Gmina Klwów is a rural gmina (administrative district) in Przysucha County, Masovian Voivodeship, in east-central Poland. Its seat is the village of Klwów, which lies approximately 19 km north of Przysucha and 80 km south of Warsaw.
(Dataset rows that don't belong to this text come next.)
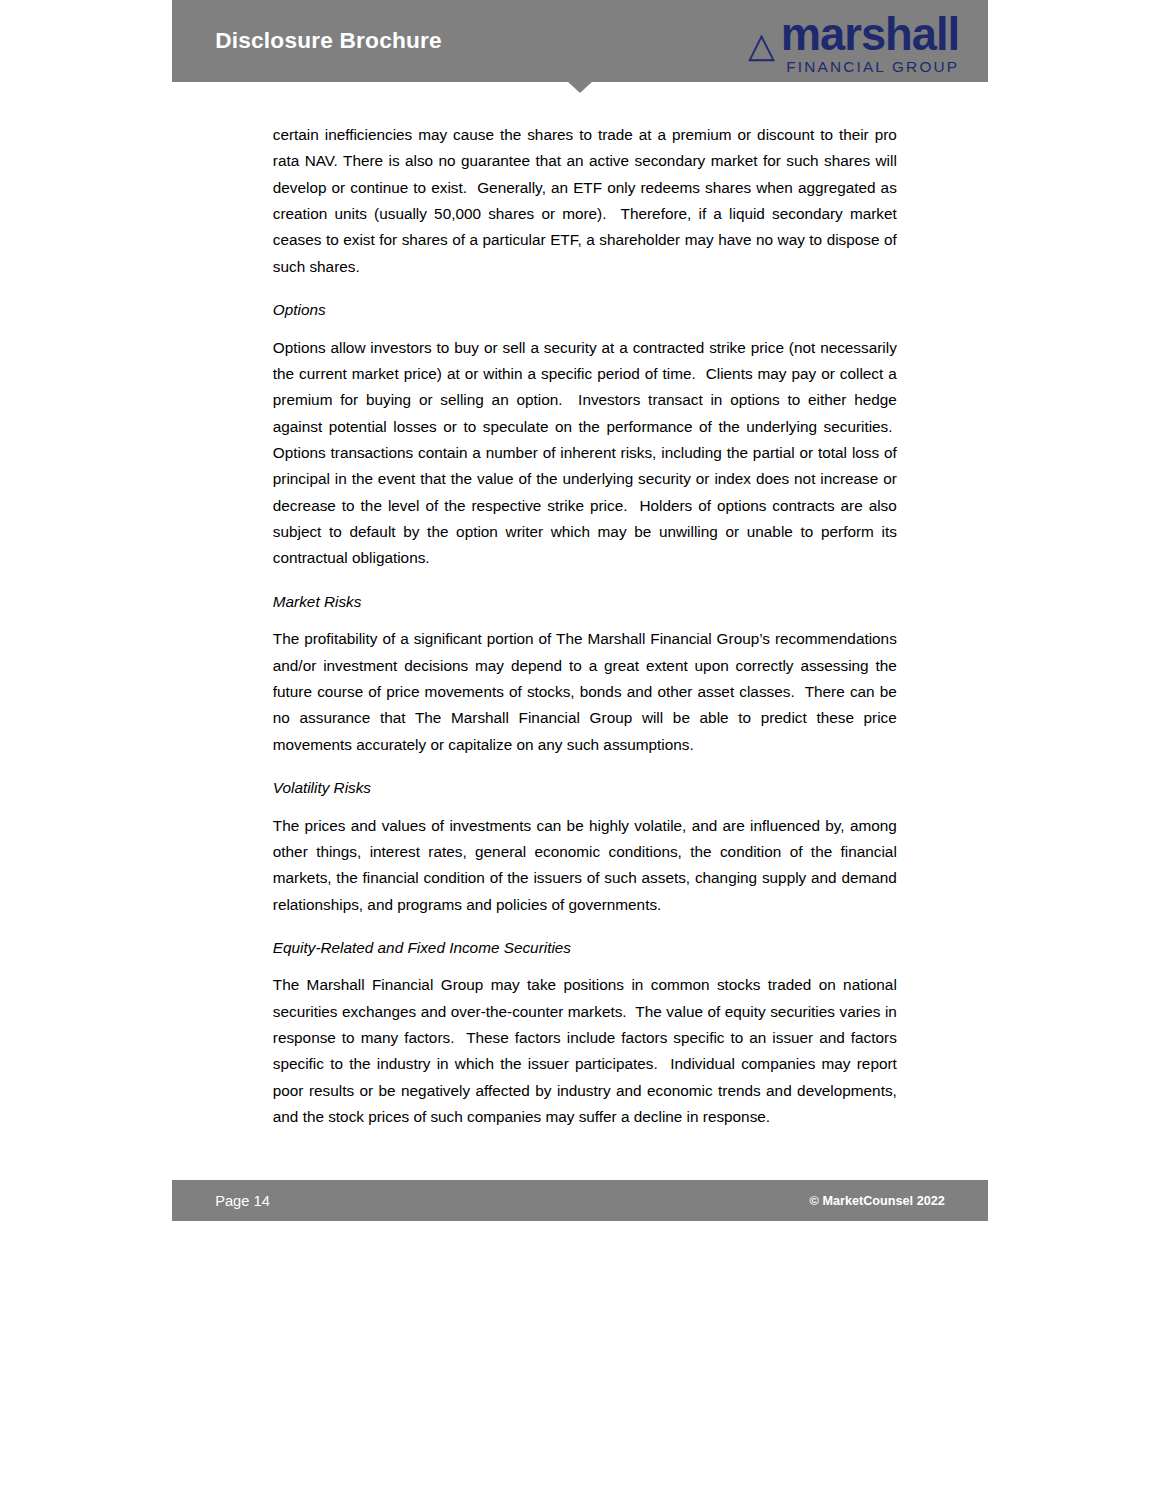Disclosure Brochure
△marshall
FINANCIAL GROUP
certain inefficiencies may cause the shares to trade at a premium or discount to their pro rata NAV. There is also no guarantee that an active secondary market for such shares will develop or continue to exist. Generally, an ETF only redeems shares when aggregated as creation units (usually 50,000 shares or more). Therefore, if a liquid secondary market ceases to exist for shares of a particular ETF, a shareholder may have no way to dispose of such shares.
Options
Options allow investors to buy or sell a security at a contracted strike price (not necessarily the current market price) at or within a specific period of time. Clients may pay or collect a premium for buying or selling an option. Investors transact in options to either hedge against potential losses or to speculate on the performance of the underlying securities. Options transactions contain a number of inherent risks, including the partial or total loss of principal in the event that the value of the underlying security or index does not increase or decrease to the level of the respective strike price. Holders of options contracts are also subject to default by the option writer which may be unwilling or unable to perform its contractual obligations.
Market Risks
The profitability of a significant portion of The Marshall Financial Group’s recommendations and/or investment decisions may depend to a great extent upon correctly assessing the future course of price movements of stocks, bonds and other asset classes. There can be no assurance that The Marshall Financial Group will be able to predict these price movements accurately or capitalize on any such assumptions.
Volatility Risks
The prices and values of investments can be highly volatile, and are influenced by, among other things, interest rates, general economic conditions, the condition of the financial markets, the financial condition of the issuers of such assets, changing supply and demand relationships, and programs and policies of governments.
Equity-Related and Fixed Income Securities
The Marshall Financial Group may take positions in common stocks traded on national securities exchanges and over-the-counter markets. The value of equity securities varies in response to many factors. These factors include factors specific to an issuer and factors specific to the industry in which the issuer participates. Individual companies may report poor results or be negatively affected by industry and economic trends and developments, and the stock prices of such companies may suffer a decline in response.
Page 14
© MarketCounsel 2022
The gmina covers an area of 90.46 km2, and as of 2006 its total population is 3,470.

==Villages==
Gmina Klwów contains the villages and settlements of Borowa Wola, Brzeski, Drążno, Głuszyna, Kadź, Kłudno, Klwów, Ligęzów, Nowy Świat, Podczasza Wola, Przystałowice Duże, Przystałowice Duże-Kolonia, Sady-Kolonia, Sulgostów, Ulów and Ulów-Kolonia.

==Neighbouring gminas==
Gmina Klwów is bordered by the gminas of Nowe Miasto nad Pilicą, Odrzywół, Potworów, Rusinów and Wyśmierzyce.